Classifier DummyClassifier has an average classification accuracy of 20.14 (0.13)
Classifier MultinomialNB has an average classification accuracy of 58.90 (1.12)
Classifier KNeighborsClassifier has an average classification accuracy of 30.15 (2.74)
Classifier SGDClassifier has an average classification accuracy of 56.79 (0.75)
Classifier MLPClassifier has an average classification accuracy of 61.20 (0.54)
Classifier DecisionTreeClassifier has an average classification accuracy of 47.33 (0.52)
Classifier RandomForestClassifier has an average classification accuracy of 50.01 (1.17)
Classifier AdaBoostClassifier has an average classification accuracy of 34.34 (1.31)
Classifier SVC has an average classification accuracy of 62.52 (0.80)

Gaussian process led to a memory error so we left that one out.

Observations

Our baseline - making a random choice based on the different proportions of labels available is around 20% accuracy, i.e. if we guess randomly we still correctly classify the claims 1 time out of 5.

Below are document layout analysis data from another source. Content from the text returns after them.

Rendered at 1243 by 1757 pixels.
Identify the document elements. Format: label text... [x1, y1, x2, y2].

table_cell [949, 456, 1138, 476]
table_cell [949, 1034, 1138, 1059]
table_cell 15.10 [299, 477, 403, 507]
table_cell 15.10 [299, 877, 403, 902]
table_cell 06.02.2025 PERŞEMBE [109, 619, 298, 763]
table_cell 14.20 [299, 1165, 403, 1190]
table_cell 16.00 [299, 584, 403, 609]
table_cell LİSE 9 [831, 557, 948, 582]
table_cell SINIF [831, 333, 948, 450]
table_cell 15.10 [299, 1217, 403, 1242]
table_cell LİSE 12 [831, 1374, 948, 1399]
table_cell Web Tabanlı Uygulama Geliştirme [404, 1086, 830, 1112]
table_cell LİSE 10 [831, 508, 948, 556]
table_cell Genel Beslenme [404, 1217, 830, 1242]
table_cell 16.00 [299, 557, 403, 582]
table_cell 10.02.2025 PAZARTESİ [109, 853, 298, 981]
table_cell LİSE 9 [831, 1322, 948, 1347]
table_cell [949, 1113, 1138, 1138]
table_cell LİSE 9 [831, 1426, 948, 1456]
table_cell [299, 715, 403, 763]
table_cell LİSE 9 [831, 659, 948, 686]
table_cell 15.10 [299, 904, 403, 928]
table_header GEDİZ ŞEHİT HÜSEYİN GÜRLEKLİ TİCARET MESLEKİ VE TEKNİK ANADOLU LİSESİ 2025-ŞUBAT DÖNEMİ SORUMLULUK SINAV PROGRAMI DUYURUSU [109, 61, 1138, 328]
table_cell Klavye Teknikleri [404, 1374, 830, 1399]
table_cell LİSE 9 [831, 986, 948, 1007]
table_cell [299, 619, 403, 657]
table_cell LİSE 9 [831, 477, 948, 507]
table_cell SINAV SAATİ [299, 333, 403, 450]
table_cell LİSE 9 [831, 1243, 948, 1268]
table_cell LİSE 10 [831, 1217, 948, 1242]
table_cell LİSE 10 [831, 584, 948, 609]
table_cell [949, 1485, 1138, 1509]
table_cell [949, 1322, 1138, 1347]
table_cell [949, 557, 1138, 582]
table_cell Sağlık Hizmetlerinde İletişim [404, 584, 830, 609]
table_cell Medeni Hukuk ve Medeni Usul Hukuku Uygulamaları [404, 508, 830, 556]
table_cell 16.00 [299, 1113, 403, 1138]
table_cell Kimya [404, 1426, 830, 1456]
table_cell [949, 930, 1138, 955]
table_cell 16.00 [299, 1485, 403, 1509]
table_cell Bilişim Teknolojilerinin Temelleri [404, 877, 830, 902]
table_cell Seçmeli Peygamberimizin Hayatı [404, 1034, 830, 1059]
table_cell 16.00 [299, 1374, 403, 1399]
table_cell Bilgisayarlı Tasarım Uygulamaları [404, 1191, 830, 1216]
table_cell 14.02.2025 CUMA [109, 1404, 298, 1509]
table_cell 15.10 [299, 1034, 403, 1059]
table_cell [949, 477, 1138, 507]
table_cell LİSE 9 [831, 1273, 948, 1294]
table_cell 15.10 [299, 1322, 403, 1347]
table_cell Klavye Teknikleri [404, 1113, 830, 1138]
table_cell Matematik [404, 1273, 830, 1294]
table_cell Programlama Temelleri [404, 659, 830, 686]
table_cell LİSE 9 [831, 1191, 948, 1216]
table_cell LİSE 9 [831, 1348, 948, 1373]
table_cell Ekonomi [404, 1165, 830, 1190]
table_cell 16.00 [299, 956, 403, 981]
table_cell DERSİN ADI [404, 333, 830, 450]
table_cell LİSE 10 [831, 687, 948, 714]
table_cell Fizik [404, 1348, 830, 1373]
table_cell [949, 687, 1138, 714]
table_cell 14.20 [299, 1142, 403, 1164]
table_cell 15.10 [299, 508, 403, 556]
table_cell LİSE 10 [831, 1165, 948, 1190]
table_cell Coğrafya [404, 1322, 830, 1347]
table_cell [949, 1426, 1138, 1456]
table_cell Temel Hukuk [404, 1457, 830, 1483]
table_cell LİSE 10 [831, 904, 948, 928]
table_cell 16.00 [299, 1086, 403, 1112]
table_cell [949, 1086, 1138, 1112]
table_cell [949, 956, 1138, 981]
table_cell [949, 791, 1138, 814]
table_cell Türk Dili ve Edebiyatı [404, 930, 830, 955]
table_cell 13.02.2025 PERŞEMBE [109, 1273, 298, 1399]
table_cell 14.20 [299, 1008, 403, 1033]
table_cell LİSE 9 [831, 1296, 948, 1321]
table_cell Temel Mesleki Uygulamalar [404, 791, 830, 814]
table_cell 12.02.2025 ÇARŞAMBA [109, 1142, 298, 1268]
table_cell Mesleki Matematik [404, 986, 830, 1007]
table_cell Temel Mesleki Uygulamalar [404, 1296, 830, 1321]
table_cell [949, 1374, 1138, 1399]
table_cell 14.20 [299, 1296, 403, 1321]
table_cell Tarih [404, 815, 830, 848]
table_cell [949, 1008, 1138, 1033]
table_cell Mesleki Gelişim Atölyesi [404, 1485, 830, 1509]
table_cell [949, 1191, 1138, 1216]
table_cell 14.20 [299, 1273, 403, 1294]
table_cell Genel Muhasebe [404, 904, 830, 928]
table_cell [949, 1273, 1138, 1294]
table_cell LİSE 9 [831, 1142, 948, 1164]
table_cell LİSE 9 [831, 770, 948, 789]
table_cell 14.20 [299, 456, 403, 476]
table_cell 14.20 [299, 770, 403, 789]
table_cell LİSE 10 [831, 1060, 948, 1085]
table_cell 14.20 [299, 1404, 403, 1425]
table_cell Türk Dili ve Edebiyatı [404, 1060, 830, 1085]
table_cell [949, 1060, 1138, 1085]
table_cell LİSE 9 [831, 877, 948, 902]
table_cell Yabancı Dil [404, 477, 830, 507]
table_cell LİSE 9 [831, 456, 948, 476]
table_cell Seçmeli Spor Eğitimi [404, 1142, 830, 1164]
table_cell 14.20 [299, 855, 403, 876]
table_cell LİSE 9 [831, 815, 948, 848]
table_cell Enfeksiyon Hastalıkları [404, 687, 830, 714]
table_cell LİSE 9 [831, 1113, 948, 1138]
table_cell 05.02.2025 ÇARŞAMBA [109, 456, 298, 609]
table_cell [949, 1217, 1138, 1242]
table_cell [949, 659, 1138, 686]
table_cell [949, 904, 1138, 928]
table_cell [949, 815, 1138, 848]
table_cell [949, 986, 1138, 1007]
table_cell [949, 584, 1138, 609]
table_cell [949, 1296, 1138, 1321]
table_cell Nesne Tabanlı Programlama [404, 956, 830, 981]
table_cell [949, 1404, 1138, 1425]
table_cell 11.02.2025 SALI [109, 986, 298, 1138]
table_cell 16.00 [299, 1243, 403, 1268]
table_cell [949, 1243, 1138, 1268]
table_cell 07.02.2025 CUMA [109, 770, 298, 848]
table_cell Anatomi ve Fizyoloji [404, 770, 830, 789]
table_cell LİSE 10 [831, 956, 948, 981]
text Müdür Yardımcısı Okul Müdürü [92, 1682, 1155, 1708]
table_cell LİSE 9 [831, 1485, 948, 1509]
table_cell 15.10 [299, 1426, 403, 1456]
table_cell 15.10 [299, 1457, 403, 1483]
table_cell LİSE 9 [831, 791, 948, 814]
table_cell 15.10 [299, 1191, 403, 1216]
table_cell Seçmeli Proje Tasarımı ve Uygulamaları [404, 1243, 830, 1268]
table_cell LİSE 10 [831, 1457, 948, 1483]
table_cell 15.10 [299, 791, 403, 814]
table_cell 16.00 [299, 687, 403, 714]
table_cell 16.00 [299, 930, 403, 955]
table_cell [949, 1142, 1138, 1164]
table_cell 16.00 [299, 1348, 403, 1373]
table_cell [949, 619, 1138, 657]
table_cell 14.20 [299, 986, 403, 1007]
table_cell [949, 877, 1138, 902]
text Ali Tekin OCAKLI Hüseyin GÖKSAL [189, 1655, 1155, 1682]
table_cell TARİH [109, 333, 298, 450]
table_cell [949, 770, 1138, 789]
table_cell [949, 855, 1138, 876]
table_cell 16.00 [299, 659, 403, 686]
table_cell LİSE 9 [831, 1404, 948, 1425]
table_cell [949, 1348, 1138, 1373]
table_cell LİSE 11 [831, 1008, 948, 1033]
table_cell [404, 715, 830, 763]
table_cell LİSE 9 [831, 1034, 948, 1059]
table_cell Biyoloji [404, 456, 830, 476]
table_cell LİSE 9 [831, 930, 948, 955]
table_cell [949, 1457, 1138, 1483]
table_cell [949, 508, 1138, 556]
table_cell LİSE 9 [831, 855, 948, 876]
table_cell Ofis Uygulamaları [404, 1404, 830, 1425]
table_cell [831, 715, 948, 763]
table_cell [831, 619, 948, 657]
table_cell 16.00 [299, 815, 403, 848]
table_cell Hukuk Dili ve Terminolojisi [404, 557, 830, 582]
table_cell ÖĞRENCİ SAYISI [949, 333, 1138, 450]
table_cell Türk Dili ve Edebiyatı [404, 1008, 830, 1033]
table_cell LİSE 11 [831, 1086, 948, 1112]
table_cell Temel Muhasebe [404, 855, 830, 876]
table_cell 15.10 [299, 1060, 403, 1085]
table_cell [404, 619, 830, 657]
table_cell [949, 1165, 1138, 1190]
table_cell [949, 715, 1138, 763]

The k-Nearest Neighbours classifier does quite poorly. This indicates that clear groups within the TD-IDF vector space do not exist. The AdaBoost classifier has a comparative performance at around 35% accuracy. It would thus seem sensible to exclude these classifiers at this stage.

Tree-based classifiers - Decision Trees and Random Forest Classifiers - do a little better with around 50% accuracy. Random Forests appear to provide a small improvement (~ 3%) over Decision Trees. However, these are around 10% below the next set of classifiers, so again we will exclude these classifiers at this stage.

This leaves four classifiers with accuracies of around 60%: Naive Bayes (MultinomialNB), a Linear Support Vector Machine (SVM) trained with Stochastic Gradient Descent (SGDClassifier), an SVM with a radial basis function (RBF) kernel (SVC) and an Multi-Layer Perceptron (MLPClassifier). By comparing the linear SVM and MLP we can see that adding hidden layers to a linear model provides an improvement of around 4%. Also the SVC classifier scores highly, better than the linear SVM. It thus seems sensible to look at neural networks with hidden layers over linear regression models. The multinomial Naive Bayes classifier works surprisingly well, and slightly out-peforms the linear SVM.

From these results it looks like deep-learning, i.e. multilayer neural networks could provide a good result. We will thus investigate these methods in more detail in the next post. It would also be worth varying some parameters of the SVC classifier to see if we can improve accuracy (although training time may be an issue).

As Bayesian methods come at things from a quite different perspective, it may also be worth investigating whether we can obtain any improvement over the Naive Bayes approach.

An Aside on Classification History

The results of this spot-check experiment rather nicely match the historic development of supervised classification algorithms.

Before recent developments in deep-learning, linear classifiers such as linear SVMs offered the best performance. Bayesian methods then offered an alternative set of classifiers with a similar performance. Many early spam filters used Naive Bayes classifiers.

The recent improvements in deep-learning offer the potential for gains over the previous state-of-the-art. However, as in our case, these gains are not huge with vanilla models (less than 5%).